Я ставлю свой стакан на стол.
— Чего не пьешь-то? Одичала тут поди? Ну я тогда возьму твой лед. — Стас лезет в мой стакан, вылавливает ускользающие кубики, бросает себе и, облизав пальцы, вытирает их о футболку. — Бляя… Устал… Вот ей богу, откровенно просто устал! Присаживайся, не торчи надо мной. Ты как-то очень возвышаешься.
Стас похлопывает себя по ляжке, намекая, куда мне присесть, но я отхожу к окну.
— Может, все-таки объяснишься? Что ты тут выслеживаешь ночами? И когда ты вообще приехал на остров? И где ты здесь живешь?
— Оппа-оппа-оппа… детка, слишком много вопросов! А, может быть, ты первая объяснишься, что это был за детина? Одного роста не меньше двух метров… бррр… какая гадость! И пахнет от него оленем! О-о-о, я кажется чую до сих пор его запах в доме, волнительную смесь пота и сальных волос!
— Нормальный у него рост и ничем он не пахнет. Ты просто ревнуешь.
— А что, мне уже не полагается ревновать?
— Да Бога ради, кто ж тебя лишит этого удовольствия? Просто в данном конкретном случае ты ошибся адресом. Не к чему здесь ревновать.

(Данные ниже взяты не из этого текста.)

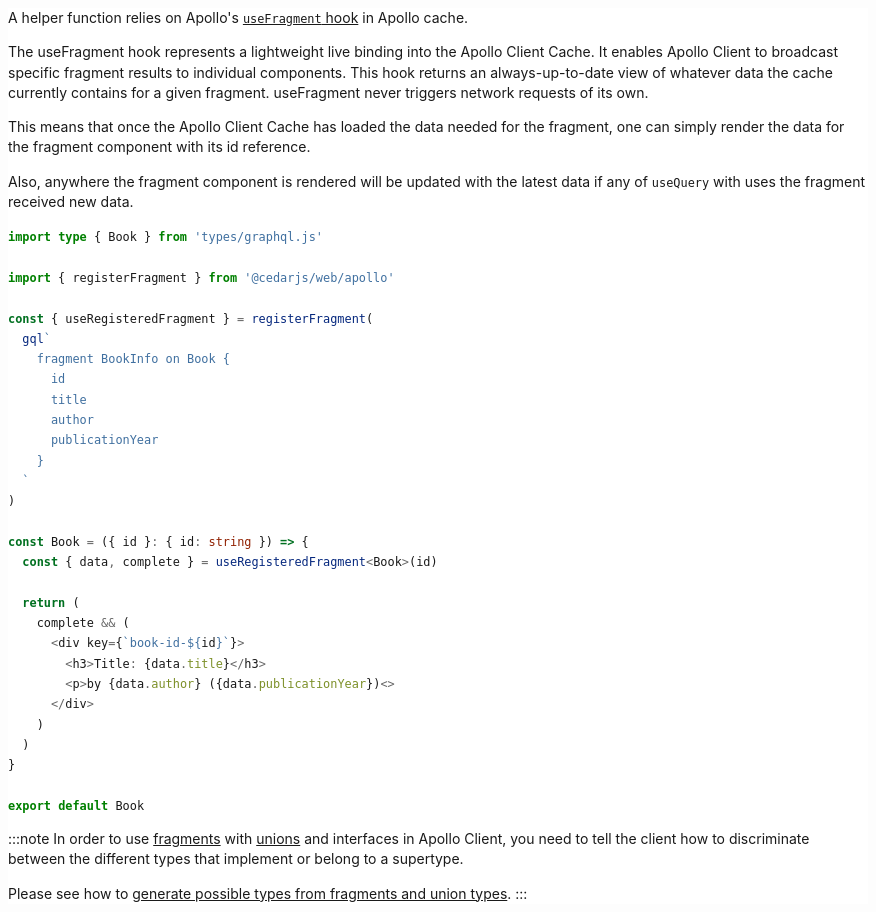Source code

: A helper function relies on Apollo's [`useFragment` hook](https://www.apollographql.com/docs/react/data/fragments/#usefragment) in Apollo cache.

The useFragment hook represents a lightweight live binding into the Apollo Client Cache. It enables Apollo Client to broadcast specific fragment results to individual components. This hook returns an always-up-to-date view of whatever data the cache currently contains for a given fragment. useFragment never triggers network requests of its own.

This means that once the Apollo Client Cache has loaded the data needed for the fragment, one can simply render the data for the fragment component with its id reference.

Also, anywhere the fragment component is rendered will be updated with the latest data if any of `useQuery` with uses the fragment received new data.

```ts
import type { Book } from 'types/graphql.js'

import { registerFragment } from '@cedarjs/web/apollo'

const { useRegisteredFragment } = registerFragment(
  gql`
    fragment BookInfo on Book {
      id
      title
      author
      publicationYear
    }
  `
)

const Book = ({ id }: { id: string }) => {
  const { data, complete } = useRegisteredFragment<Book>(id)

  return (
    complete && (
      <div key={`book-id-${id}`}>
        <h3>Title: {data.title}</h3>
        <p>by {data.author} ({data.publicationYear})<>
      </div>
    )
  )
}

export default Book
```

:::note
In order to use [fragments](#what-are-fragments) with [unions](./../graphql#unions) and interfaces in Apollo Client, you need to tell the client how to discriminate between the different types that implement or belong to a supertype.

Please see how to [generate possible types from fragments and union types](#possible-types-for-unions).
:::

— Так-таки и не к чему? А как насчет того, что в одну из ночей я сюда пришел, а тебя здесь вообще не было? — ухмыляется Стас и победно барабанит пальцами по столу.
— Откуда ты знаешь?
— Откуда? От верблюда. Видел, как ты уходила, просидел в доме почти до утра, две бутылки вина успел выпить, а тебя так и не дождался.
— Хорошо. Я действительно уходила, но в ту ночь ничего не было.
— Ах да? Какая незадача! А в какую было? — Стас приходит в восторг, опять залпом выпивает содержимое стакана и наполняет его заново. — Что-то мне подсказывает, что, не приди я этой ночью, сегодня бы у вас тут точно все было. Нет?